WebRTC: Near-term Battlefield, Long-term Impact on IT

Brian Riggs
Brian Riggs

Summary Bullets:                

  • WebRTC is a promising technology with an uncertain future, particularly in the enterprise
  • WebRTC could impact how corporate IT departments deploy comms software, but not for some time yet

WebRTC is a new technology that has the potential to impact how corporate IT departments purchase and deploy communications software. But sparring among industry heavyweights could deal WebRTC a knockout punch before it ever finds its way into the enterprise.

WebRTC, in a nutshell, lets users make voice and video calls natively from a browser. Users don’t need to download and install a plugin that introduces instant messaging and video chat capabilities to standard browsers, nor do they need dedicated client software like Skype or FaceTime. Instead, simple Javascript APIs embed real-time communications capabilities directly into the browsers themselves, allowing voice, video and IM sessions to be established directly from browser to browser.
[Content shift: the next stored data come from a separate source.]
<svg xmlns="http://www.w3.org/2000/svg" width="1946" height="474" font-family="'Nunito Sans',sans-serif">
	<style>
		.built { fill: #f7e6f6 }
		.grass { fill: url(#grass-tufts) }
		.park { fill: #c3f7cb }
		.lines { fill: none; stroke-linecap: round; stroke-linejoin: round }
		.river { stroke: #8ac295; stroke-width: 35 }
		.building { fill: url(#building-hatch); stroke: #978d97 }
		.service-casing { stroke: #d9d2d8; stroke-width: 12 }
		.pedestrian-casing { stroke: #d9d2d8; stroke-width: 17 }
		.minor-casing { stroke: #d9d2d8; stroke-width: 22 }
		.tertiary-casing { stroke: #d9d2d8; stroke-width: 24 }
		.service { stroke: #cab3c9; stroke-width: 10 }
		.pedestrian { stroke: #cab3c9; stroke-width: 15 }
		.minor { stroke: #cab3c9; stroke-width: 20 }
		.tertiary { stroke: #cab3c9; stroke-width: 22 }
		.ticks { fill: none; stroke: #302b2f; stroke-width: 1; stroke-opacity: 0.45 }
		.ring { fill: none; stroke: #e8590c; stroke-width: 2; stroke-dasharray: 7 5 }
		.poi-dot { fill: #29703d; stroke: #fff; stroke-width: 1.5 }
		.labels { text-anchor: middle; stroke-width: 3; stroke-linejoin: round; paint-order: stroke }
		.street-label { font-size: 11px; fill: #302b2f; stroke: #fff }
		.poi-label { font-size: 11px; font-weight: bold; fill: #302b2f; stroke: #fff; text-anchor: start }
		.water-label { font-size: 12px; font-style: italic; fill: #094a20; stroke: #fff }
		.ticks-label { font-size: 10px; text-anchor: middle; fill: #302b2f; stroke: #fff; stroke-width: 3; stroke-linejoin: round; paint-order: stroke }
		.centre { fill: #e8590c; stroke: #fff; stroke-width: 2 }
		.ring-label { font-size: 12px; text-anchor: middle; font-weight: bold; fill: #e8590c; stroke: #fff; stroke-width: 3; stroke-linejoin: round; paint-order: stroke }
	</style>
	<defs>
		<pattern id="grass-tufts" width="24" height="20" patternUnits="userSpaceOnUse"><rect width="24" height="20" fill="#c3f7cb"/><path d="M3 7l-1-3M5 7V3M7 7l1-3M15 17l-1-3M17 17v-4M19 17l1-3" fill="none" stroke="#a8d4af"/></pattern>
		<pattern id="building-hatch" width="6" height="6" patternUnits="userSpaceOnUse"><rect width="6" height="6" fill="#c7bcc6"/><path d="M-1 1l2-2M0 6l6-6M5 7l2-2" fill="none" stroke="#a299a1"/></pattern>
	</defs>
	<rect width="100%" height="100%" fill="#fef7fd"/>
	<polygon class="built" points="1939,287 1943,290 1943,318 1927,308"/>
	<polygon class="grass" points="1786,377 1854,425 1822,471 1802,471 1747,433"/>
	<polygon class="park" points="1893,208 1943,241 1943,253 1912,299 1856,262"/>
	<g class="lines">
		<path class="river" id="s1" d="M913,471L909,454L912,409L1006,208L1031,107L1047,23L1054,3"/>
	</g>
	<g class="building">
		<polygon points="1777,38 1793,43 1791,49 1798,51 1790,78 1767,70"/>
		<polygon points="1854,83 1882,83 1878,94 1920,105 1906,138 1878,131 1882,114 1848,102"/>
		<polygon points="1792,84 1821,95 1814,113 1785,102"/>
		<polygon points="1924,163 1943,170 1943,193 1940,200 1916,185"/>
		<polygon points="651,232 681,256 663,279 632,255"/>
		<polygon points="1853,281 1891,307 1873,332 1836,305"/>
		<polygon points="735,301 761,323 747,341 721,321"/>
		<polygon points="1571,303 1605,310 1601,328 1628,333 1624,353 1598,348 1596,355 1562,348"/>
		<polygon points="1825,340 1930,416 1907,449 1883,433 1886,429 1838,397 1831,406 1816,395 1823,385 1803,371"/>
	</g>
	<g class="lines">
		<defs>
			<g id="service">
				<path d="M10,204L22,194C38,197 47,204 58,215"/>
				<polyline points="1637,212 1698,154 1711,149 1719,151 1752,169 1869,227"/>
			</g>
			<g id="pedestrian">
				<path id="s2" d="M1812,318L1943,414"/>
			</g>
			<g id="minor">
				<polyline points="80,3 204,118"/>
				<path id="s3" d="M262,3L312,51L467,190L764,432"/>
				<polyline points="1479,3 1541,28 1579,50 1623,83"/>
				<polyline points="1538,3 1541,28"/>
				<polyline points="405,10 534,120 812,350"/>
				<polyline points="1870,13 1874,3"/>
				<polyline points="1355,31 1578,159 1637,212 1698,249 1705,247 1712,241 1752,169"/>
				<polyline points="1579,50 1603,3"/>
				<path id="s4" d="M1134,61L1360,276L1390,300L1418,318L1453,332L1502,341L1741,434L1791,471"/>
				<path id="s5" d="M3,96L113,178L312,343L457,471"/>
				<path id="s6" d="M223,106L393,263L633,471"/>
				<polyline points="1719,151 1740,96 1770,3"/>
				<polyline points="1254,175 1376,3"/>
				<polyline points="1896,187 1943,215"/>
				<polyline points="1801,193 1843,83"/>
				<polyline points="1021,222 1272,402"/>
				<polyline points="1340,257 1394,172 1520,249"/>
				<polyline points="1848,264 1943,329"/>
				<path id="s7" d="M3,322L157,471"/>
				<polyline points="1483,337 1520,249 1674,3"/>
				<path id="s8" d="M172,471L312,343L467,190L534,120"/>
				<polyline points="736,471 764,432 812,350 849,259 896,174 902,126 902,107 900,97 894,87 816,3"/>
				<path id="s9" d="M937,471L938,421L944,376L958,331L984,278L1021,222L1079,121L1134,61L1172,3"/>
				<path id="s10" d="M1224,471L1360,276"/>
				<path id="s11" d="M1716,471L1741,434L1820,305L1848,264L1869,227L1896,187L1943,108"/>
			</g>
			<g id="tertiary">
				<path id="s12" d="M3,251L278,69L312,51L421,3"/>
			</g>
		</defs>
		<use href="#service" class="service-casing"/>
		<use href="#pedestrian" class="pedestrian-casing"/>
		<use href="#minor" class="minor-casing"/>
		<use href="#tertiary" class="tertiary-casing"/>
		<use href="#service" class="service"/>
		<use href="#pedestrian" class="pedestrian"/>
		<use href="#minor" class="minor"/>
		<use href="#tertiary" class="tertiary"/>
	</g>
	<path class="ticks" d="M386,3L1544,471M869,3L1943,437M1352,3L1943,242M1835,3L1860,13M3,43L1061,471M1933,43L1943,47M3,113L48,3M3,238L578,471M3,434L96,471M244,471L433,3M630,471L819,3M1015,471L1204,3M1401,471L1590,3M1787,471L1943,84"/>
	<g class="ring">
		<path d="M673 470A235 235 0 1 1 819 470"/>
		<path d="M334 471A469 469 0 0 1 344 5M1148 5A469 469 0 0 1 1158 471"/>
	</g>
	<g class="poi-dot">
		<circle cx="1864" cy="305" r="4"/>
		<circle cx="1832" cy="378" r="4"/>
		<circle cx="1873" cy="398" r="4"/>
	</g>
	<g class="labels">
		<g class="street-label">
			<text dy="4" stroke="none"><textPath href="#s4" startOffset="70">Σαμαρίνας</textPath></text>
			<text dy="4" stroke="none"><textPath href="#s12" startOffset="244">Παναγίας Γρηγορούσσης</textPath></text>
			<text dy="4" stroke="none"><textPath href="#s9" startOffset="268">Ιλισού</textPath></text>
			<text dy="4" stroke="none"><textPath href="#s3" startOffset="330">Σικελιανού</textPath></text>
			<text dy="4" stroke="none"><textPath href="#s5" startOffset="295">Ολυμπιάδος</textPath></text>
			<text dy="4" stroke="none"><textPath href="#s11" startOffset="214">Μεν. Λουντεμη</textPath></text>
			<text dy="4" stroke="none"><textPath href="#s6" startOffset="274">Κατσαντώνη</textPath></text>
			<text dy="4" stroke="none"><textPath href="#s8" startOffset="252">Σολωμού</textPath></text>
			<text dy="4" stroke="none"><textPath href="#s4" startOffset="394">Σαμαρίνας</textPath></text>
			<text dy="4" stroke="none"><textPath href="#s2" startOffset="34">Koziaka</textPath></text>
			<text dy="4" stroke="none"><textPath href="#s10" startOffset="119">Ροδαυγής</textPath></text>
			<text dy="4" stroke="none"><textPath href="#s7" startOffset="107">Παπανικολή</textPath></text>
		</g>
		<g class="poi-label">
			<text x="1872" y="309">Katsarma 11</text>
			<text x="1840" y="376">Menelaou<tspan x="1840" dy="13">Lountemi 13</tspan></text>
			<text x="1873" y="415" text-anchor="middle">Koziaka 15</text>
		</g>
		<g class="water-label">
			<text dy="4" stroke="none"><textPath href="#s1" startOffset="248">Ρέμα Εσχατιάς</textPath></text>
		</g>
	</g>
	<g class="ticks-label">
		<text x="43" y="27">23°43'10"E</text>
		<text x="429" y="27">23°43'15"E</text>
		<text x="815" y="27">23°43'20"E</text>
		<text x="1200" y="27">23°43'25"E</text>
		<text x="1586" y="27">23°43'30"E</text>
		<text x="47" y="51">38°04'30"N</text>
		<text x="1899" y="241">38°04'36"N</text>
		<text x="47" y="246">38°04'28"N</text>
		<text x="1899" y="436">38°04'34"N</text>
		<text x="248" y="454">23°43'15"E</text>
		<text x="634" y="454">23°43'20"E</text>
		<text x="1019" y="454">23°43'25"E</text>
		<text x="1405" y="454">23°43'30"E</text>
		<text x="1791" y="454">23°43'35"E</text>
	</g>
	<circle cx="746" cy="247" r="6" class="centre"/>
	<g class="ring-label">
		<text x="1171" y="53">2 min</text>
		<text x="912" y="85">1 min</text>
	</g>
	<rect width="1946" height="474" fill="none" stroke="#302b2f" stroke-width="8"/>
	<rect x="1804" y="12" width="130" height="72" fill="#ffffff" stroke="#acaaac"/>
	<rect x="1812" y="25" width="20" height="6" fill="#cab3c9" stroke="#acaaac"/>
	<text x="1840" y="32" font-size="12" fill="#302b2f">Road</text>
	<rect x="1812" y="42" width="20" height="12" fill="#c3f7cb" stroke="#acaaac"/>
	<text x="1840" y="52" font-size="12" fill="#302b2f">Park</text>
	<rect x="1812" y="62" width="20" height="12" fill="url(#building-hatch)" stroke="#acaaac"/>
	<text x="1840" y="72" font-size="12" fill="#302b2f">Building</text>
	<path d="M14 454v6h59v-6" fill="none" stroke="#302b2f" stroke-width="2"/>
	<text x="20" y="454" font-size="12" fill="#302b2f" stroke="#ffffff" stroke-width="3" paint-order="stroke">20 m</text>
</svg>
Google, unsurprisingly, is one of the big movers and shakers behind WebRTC. Browser-based voice and video communications fits neatly into a corporate strategy that has already driven instant messaging (Google Talk), mobility (Google Voice), and office productivity applications (Google Docs) into the browser. Other companies whose business centers around browser development – Mozilla and Opera, specifically – have also been enthusiastic supporters of RTC. Microsoft, which, unlike Google, has market-leading but client-based communication software (Skype) has voiced tacit support for WebRTC so long as some tweaks are made to the underlying technology and codecs supported. And Apple, whose client-based FaceTime is wildly popular, has maintained a stony silence when it comes to WebRTC support.

If WebRTC can garner greater support among the leading browser developers, and if concessions made to garner the support of Microsoft and others does not irreparably fracture WebRTC – and if browsers with native real-time communications features ride BYOD’s coattails into the enterprise, then corporate IT department will begin to see WebRTC impacting them. This will first take the form of trying to regulate the use of browser-based communications, much like the use of other non-secure consumer-centric communications services like Skype and FaceTime need to be regulated.  It could later lead to integrating browsers with WebRTC with the SIP-based communications solutions deployed on premise, so that voice and video sessions can be established between the two.  And eventually it could change the way communications software is deployed in the enterprise, with client-based soft phones and UC software being replaced by browser-based technology. But this won’t happen for quite some time, perhaps never. It all depends on how many of those “ifs” WebRTC and its backers can overcome.